Как ни плохо жили мы, но такой нужды, в какой билась Двойрина семья, никто не знал, даже вдовы вроде моей матери.
Беня Кац был маленьким, тощим и болезненным, с хроническим насморком и красными трахомными глазами. «И на чем только штаны держатся», — качали головами бабы. Его даже в армию не взяли по состоянию здоровья — какое там было состояние… Рядом со своей женой Двойрой, грузной, краснощекой, саженного роста, с кулаками, как кувалды, и животом, как корыто, он казался мальчиком, уже пожилым седеньким мальчиком с набрякшими веками, длинным унылым носом и серыми морщинистыми щеками. Наверно, чтобы не казаться мальчиком, Беня всегда шел на шаг-два сзади Двойры, всем своим видом усиленно давая понять, что она не имеет к нему никакого отношения. А Двойра терпеть не могла, когда он слишком уж отставал, и время от времени так оглушительно рявкала на него, что бедный Беня приседал от страха.

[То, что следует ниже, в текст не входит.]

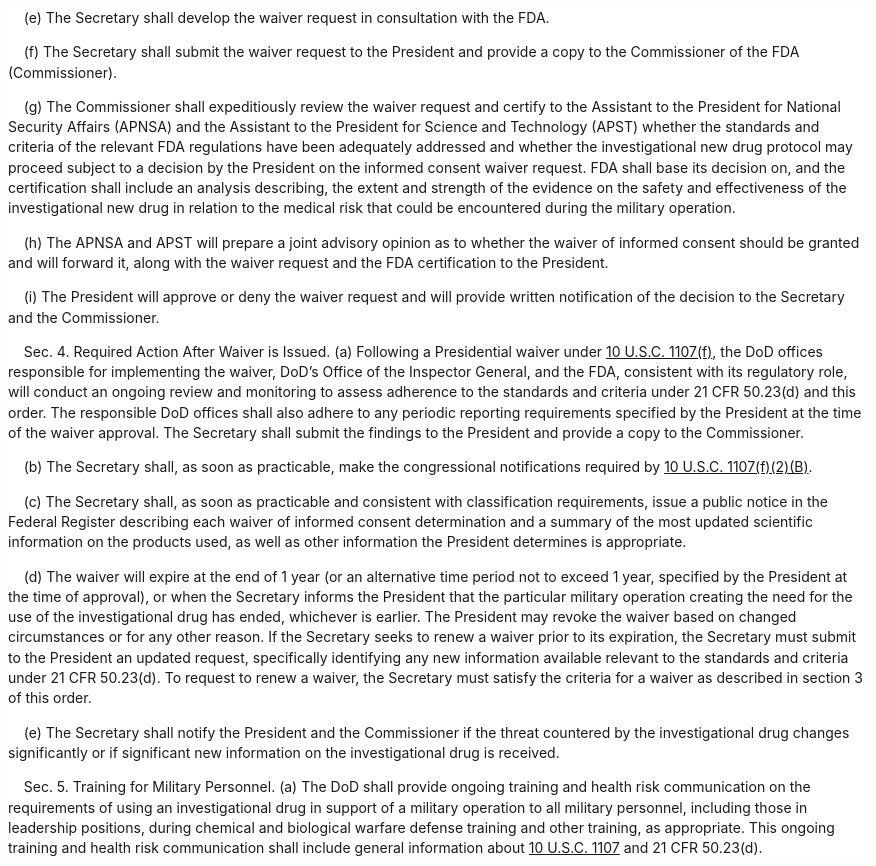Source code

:     (e) The Secretary shall develop the waiver request in consultation with the FDA.

    (f) The Secretary shall submit the waiver request to the President and provide a copy to the Commissioner of the FDA (Commissioner).

    (g) The Commissioner shall expeditiously review the waiver request and certify to the Assistant to the President for National Security Affairs (APNSA) and the Assistant to the President for Science and Technology (APST) whether the standards and criteria of the relevant FDA regulations have been adequately addressed and whether the investigational new drug protocol may proceed subject to a decision by the President on the informed consent waiver request. FDA shall base its decision on, and the certification shall include an analysis describing, the extent and strength of the evidence on the safety and effectiveness of the investigational new drug in relation to the medical risk that could be encountered during the military operation.

    (h) The APNSA and APST will prepare a joint advisory opinion as to whether the waiver of informed consent should be granted and will forward it, along with the waiver request and the FDA certification to the President.

    (i) The President will approve or deny the waiver request and will provide written notification of the decision to the Secretary and the Commissioner.

    Sec. 4. Required Action After Waiver is Issued. (a) Following a Presidential waiver under [10 U.S.C. 1107(f)][/us/usc/t10/s1107/f], the DoD offices responsible for implementing the waiver, DoD’s Office of the Inspector General, and the FDA, consistent with its regulatory role, will conduct an ongoing review and monitoring to assess adherence to the standards and criteria under 21 CFR 50.23(d) and this order. The responsible DoD offices shall also adhere to any periodic reporting requirements specified by the President at the time of the waiver approval. The Secretary shall submit the findings to the President and provide a copy to the Commissioner.

    (b) The Secretary shall, as soon as practicable, make the congressional notifications required by [10 U.S.C. 1107(f)(2)(B)][/us/usc/t10/s1107/f/2/B].

    (c) The Secretary shall, as soon as practicable and consistent with classification requirements, issue a public notice in the Federal Register describing each waiver of informed consent determination and a summary of the most updated scientific information on the products used, as well as other information the President determines is appropriate.

    (d) The waiver will expire at the end of 1 year (or an alternative time period not to exceed 1 year, specified by the President at the time of approval), or when the Secretary informs the President that the particular military operation creating the need for the use of the investigational drug has ended, whichever is earlier. The President may revoke the waiver based on changed circumstances or for any other reason. If the Secretary seeks to renew a waiver prior to its expiration, the Secretary must submit to the President an updated request, specifically identifying any new information available relevant to the standards and criteria under 21 CFR 50.23(d). To request to renew a waiver, the Secretary must satisfy the criteria for a waiver as described in section 3 of this order.

    (e) The Secretary shall notify the President and the Commissioner if the threat countered by the investigational drug changes significantly or if significant new information on the investigational drug is received.

    Sec. 5. Training for Military Personnel. (a) The DoD shall provide ongoing training and health risk communication on the requirements of using an investigational drug in support of a military operation to all military personnel, including those in leadership positions, during chemical and biological warfare defense training and other training, as appropriate. This ongoing training and health risk communication shall include general information about [10 U.S.C. 1107][/us/usc/t10/s1107] and 21 CFR 50.23(d).


[/us/usc/t21/s355/i/4]: https://publicdocs.github.io/go/links?ns=uslm&ref=%2Fus%2Fusc%2Ft21%2Fs355%2Fi%2F4
[/us/usc/t21/s355/i]: https://publicdocs.github.io/go/links?ns=uslm&ref=%2Fus%2Fusc%2Ft21%2Fs355%2Fi
[/us/usc/t21/s355/i/4]: https://publicdocs.github.io/go/links?ns=uslm&ref=%2Fus%2Fusc%2Ft21%2Fs355%2Fi%2F4
[/us/usc/t21/s355/i]: https://publicdocs.github.io/go/links?ns=uslm&ref=%2Fus%2Fusc%2Ft21%2Fs355%2Fi
[/us/usc/t21/s355]: https://publicdocs.github.io/go/links?ns=uslm&ref=%2Fus%2Fusc%2Ft21%2Fs355
[/us/pl/105/85/s766/a]: https://publicdocs.github.io/go/links?ns=uslm&ref=%2Fus%2Fpl%2F105%2F85%2Fs766%2Fa
[/us/stat/111/1827]: https://publicdocs.github.io/go/links?ns=uslm&ref=%2Fus%2Fstat%2F111%2F1827
[/us/pl/105/261/s731/a/1]: https://publicdocs.github.io/go/links?ns=uslm&ref=%2Fus%2Fpl%2F105%2F261%2Fs731%2Fa%2F1
[/us/stat/112/2070]: https://publicdocs.github.io/go/links?ns=uslm&ref=%2Fus%2Fstat%2F112%2F2070
[/us/pl/106/65/s1067/1]: https://publicdocs.github.io/go/links?ns=uslm&ref=%2Fus%2Fpl%2F106%2F65%2Fs1067%2F1
[/us/stat/113/774]: https://publicdocs.github.io/go/links?ns=uslm&ref=%2Fus%2Fstat%2F113%2F774
[/us/pl/108/136/s1043/b/7]: https://publicdocs.github.io/go/links?ns=uslm&ref=%2Fus%2Fpl%2F108%2F136%2Fs1043%2Fb%2F7
[/us/stat/117/1611]: https://publicdocs.github.io/go/links?ns=uslm&ref=%2Fus%2Fstat%2F117%2F1611
[/us/pl/108/375/s726/a]: https://publicdocs.github.io/go/links?ns=uslm&ref=%2Fus%2Fpl%2F108%2F375%2Fs726%2Fa
[/us/stat/118/1992]: https://publicdocs.github.io/go/links?ns=uslm&ref=%2Fus%2Fstat%2F118%2F1992
[/us/pl/108/375/s726/a/1]: https://publicdocs.github.io/go/links?ns=uslm&ref=%2Fus%2Fpl%2F108%2F375%2Fs726%2Fa%2F1
[/us/pl/108/375/s726/a/2]: https://publicdocs.github.io/go/links?ns=uslm&ref=%2Fus%2Fpl%2F108%2F375%2Fs726%2Fa%2F2
[/us/pl/108/136]: https://publicdocs.github.io/go/links?ns=uslm&ref=%2Fus%2Fpl%2F108%2F136
[/us/pl/106/65]: https://publicdocs.github.io/go/links?ns=uslm&ref=%2Fus%2Fpl%2F106%2F65
[/us/pl/105/261/s731/b/1]: https://publicdocs.github.io/go/links?ns=uslm&ref=%2Fus%2Fpl%2F105%2F261%2Fs731%2Fb%2F1
[/us/pl/105/261/s731/b/2]: https://publicdocs.github.io/go/links?ns=uslm&ref=%2Fus%2Fpl%2F105%2F261%2Fs731%2Fb%2F2
[/us/pl/105/261/s731/a/1]: https://publicdocs.github.io/go/links?ns=uslm&ref=%2Fus%2Fpl%2F105%2F261%2Fs731%2Fa%2F1
[/us/pl/105/261/s731/a/2]: https://publicdocs.github.io/go/links?ns=uslm&ref=%2Fus%2Fpl%2F105%2F261%2Fs731%2Fa%2F2
[/us/stat/112/2071]: https://publicdocs.github.io/go/links?ns=uslm&ref=%2Fus%2Fstat%2F112%2F2071
[/us/usc/t10/s1107]: https://publicdocs.github.io/go/links?ns=uslm&ref=%2Fus%2Fusc%2Ft10%2Fs1107
[/us/pl/105/261/s731/a/3]: https://publicdocs.github.io/go/links?ns=uslm&ref=%2Fus%2Fpl%2F105%2F261%2Fs731%2Fa%2F3
[/us/stat/112/2071]: https://publicdocs.github.io/go/links?ns=uslm&ref=%2Fus%2Fstat%2F112%2F2071
[/us/usc/t21/s355/i/4]: https://publicdocs.github.io/go/links?ns=uslm&ref=%2Fus%2Fusc%2Ft21%2Fs355%2Fi%2F4
[/us/usc/t10/s1107/f/4/C]: https://publicdocs.github.io/go/links?ns=uslm&ref=%2Fus%2Fusc%2Ft10%2Fs1107%2Ff%2F4%2FC
[/us/usc/t10/s1107]: https://publicdocs.github.io/go/links?ns=uslm&ref=%2Fus%2Fusc%2Ft10%2Fs1107
[/us/usc/t10/s1107/f]: https://publicdocs.github.io/go/links?ns=uslm&ref=%2Fus%2Fusc%2Ft10%2Fs1107%2Ff
[/us/usc/t10/s1107/f]: https://publicdocs.github.io/go/links?ns=uslm&ref=%2Fus%2Fusc%2Ft10%2Fs1107%2Ff
[/us/usc/t10/s1107/f]: https://publicdocs.github.io/go/links?ns=uslm&ref=%2Fus%2Fusc%2Ft10%2Fs1107%2Ff
[/us/usc/t10/s1107/f/2/B]: https://publicdocs.github.io/go/links?ns=uslm&ref=%2Fus%2Fusc%2Ft10%2Fs1107%2Ff%2F2%2FB
[/us/usc/t10/s1107]: https://publicdocs.github.io/go/links?ns=uslm&ref=%2Fus%2Fusc%2Ft10%2Fs1107
[/us/usc/t10/s1107/f]: https://publicdocs.github.io/go/links?ns=uslm&ref=%2Fus%2Fusc%2Ft10%2Fs1107%2Ff
[/us/usc/t10/s1107]: https://publicdocs.github.io/go/links?ns=uslm&ref=%2Fus%2Fusc%2Ft10%2Fs1107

К неописуемому удовольствию всей нашей улицы, Двойра каждый год исправно рожала Бене то одного ребеночка, а то сразу двоих, и, наверно, никто, кроме их самих да еще работников собеса (Двойра получала на свою ораву пособие), точно не знал, сколько все-таки у них детей.

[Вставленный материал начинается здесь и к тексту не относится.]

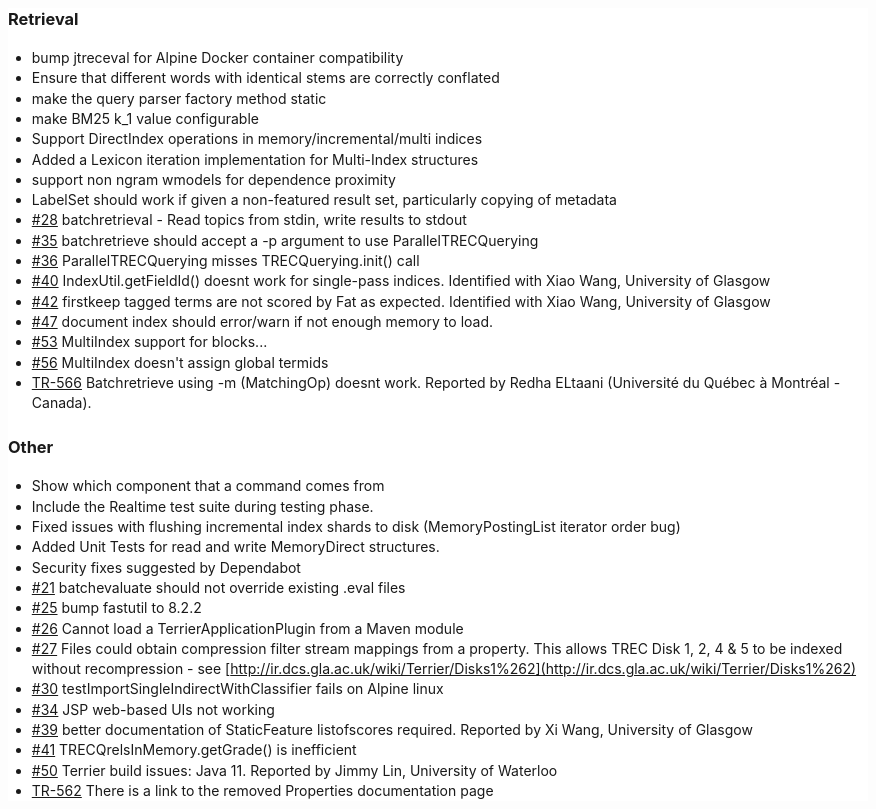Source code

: ### Retrieval
 - bump jtreceval for Alpine Docker container compatibility
 - Ensure that different words with identical stems are correctly conflated
 - make the query parser factory method static
 - make BM25 k_1 value configurable
 - Support DirectIndex operations in memory/incremental/multi indices
 - Added a Lexicon iteration implementation for Multi-Index structures
 - support non ngram wmodels for dependence proximity
 - LabelSet should work if given a non-featured result set, particularly copying of metadata
 - [#28](https://github.com/terrier-org/terrier-core/issues/28)  batchretrieval - Read topics from stdin, write results to stdout
 - [#35](https://github.com/terrier-org/terrier-core/issues/35) batchretrieve should accept a -p argument to use ParallelTRECQuerying
 - [#36](https://github.com/terrier-org/terrier-core/issues/36) ParallelTRECQuerying misses TRECQuerying.init() call
 - [#40](https://github.com/terrier-org/terrier-core/issues/40) IndexUtil.getFieldId() doesnt work for single-pass indices. Identified with Xiao Wang, University of Glasgow
 - [#42](https://github.com/terrier-org/terrier-core/issues/42) firstkeep tagged terms are not scored by Fat as expected. Identified with Xiao Wang, University of Glasgow
 - [#47](https://github.com/terrier-org/terrier-core/issues/47) document index should error/warn if not enough memory to load.
 - [#53](https://github.com/terrier-org/terrier-core/issues/53) MultiIndex support for blocks...
 - [#56](https://github.com/terrier-org/terrier-core/issues/56) MultiIndex doesn't assign global termids
 - [TR-566](http://terrier.org/issues/browse/TR-566) Batchretrieve using -m (MatchingOp) doesnt work. Reported by Redha ELtaani (Université du Québec à Montréal - Canada).


### Other
- Show which component that a command comes from
- Include the Realtime test suite during testing phase.
- Fixed issues with flushing incremental index shards to disk (MemoryPostingList iterator order bug)
- Added Unit Tests for read and write MemoryDirect structures.
- Security fixes suggested by Dependabot
- [#21](https://github.com/terrier-org/terrier-core/issues/21) batchevaluate should not override existing .eval files
- [#25](https://github.com/terrier-org/terrier-core/issues/25) bump fastutil to 8.2.2
- [#26](https://github.com/terrier-org/terrier-core/issues/26) Cannot load a TerrierApplicationPlugin from a Maven module
- [#27](https://github.com/terrier-org/terrier-core/issues/27) Files could obtain compression filter stream mappings from a property. This allows TREC Disk 1, 2, 4 & 5 to be indexed without recompression - see [http://ir.dcs.gla.ac.uk/wiki/Terrier/Disks1%262](http://ir.dcs.gla.ac.uk/wiki/Terrier/Disks1%262)
- [#30](https://github.com/terrier-org/terrier-core/issues/30) testImportSingleIndirectWithClassifier fails on Alpine linux
- [#34](https://github.com/terrier-org/terrier-core/issues/34) JSP web-based UIs not working
- [#39](https://github.com/terrier-org/terrier-core/issues/39) better documentation of StaticFeature listofscores required. Reported by Xi Wang, University of Glasgow
- [#41](https://github.com/terrier-org/terrier-core/issues/41) TRECQrelsInMemory.getGrade() is inefficient
- [#50](https://github.com/terrier-org/terrier-core/issues/50) Terrier build issues: Java 11. Reported by Jimmy Lin, University of Waterloo
- [TR-562](http://terrier.org/issues/browse/TR-562) There is a link to the removed Properties documentation page
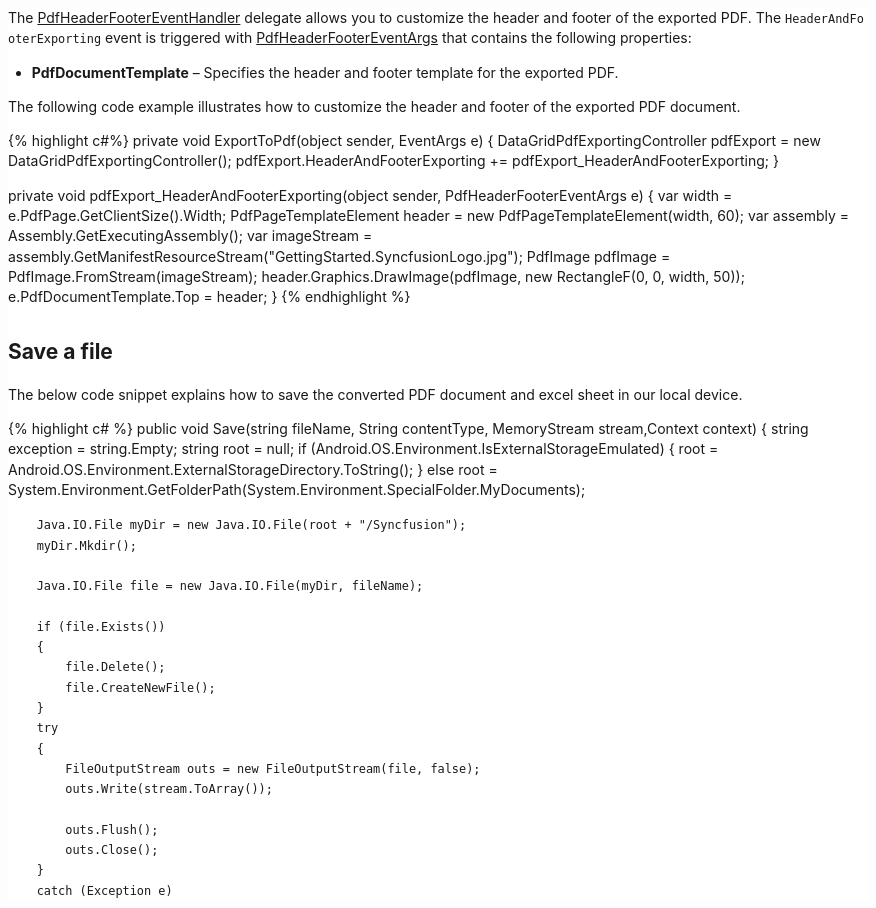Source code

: The [PdfHeaderFooterEventHandler](https://help.syncfusion.com/cr/cref_files/xamarin-android/sfgridconverter/Syncfusion.SfGridConverter.Android~Syncfusion.SfDataGrid.Exporting.PdfHeaderFooterEventHandler.html) delegate allows you to customize the header and footer of the exported PDF. The `HeaderAndFooterExporting` event is triggered with [PdfHeaderFooterEventArgs](https://help.syncfusion.com/cr/cref_files/xamarin-android/sfgridconverter/Syncfusion.SfGridConverter.Android~Syncfusion.SfDataGrid.Exporting.PdfHeaderFooterEventArgs.html) that contains the following properties:

* **PdfDocumentTemplate** – Specifies the header and footer template for the exported PDF.

The following code example illustrates how to customize the header and footer of the exported PDF document.

{% highlight c#%}
private void ExportToPdf(object sender, EventArgs e)
{
    DataGridPdfExportingController pdfExport = new DataGridPdfExportingController();
    pdfExport.HeaderAndFooterExporting += pdfExport_HeaderAndFooterExporting;
}

private void pdfExport_HeaderAndFooterExporting(object sender, PdfHeaderFooterEventArgs e)
{
    var width = e.PdfPage.GetClientSize().Width;
    PdfPageTemplateElement header = new PdfPageTemplateElement(width, 60);
    var assembly = Assembly.GetExecutingAssembly();
    var imageStream = assembly.GetManifestResourceStream("GettingStarted.SyncfusionLogo.jpg");
    PdfImage pdfImage = PdfImage.FromStream(imageStream);
    header.Graphics.DrawImage(pdfImage, new RectangleF(0, 0, width, 50));
    e.PdfDocumentTemplate.Top = header;
}
{% endhighlight %}

## Save a file

The below code snippet explains how to save the converted PDF document and excel sheet in our local device.

{% highlight c# %}
public void Save(string fileName, String contentType, MemoryStream stream,Context context)
{
    string exception = string.Empty;
    string root = null;
    if (Android.OS.Environment.IsExternalStorageEmulated)
    {
        root = Android.OS.Environment.ExternalStorageDirectory.ToString();
    }
    else
        root = System.Environment.GetFolderPath(System.Environment.SpecialFolder.MyDocuments);

        Java.IO.File myDir = new Java.IO.File(root + "/Syncfusion");
        myDir.Mkdir();

        Java.IO.File file = new Java.IO.File(myDir, fileName);

        if (file.Exists())
        {
            file.Delete();
            file.CreateNewFile();
        }
        try
        {
            FileOutputStream outs = new FileOutputStream(file, false);
            outs.Write(stream.ToArray());

            outs.Flush();
            outs.Close();
        }
        catch (Exception e)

— И откуда в тебе, Беня, такая сила? — подвыпив, допытывался у Каца бездетный Данила и озадаченно чесал затылок черной негнущейся пятерней. — Поглядеть на тебя — ну чисто блоха, а детей строгаешь ловчей, чем я коней кую. Не, браток, ты мне все-таки скажи: откуда в тебе такая сила, да? — И Данила гулко смеялся, широко открывая рот.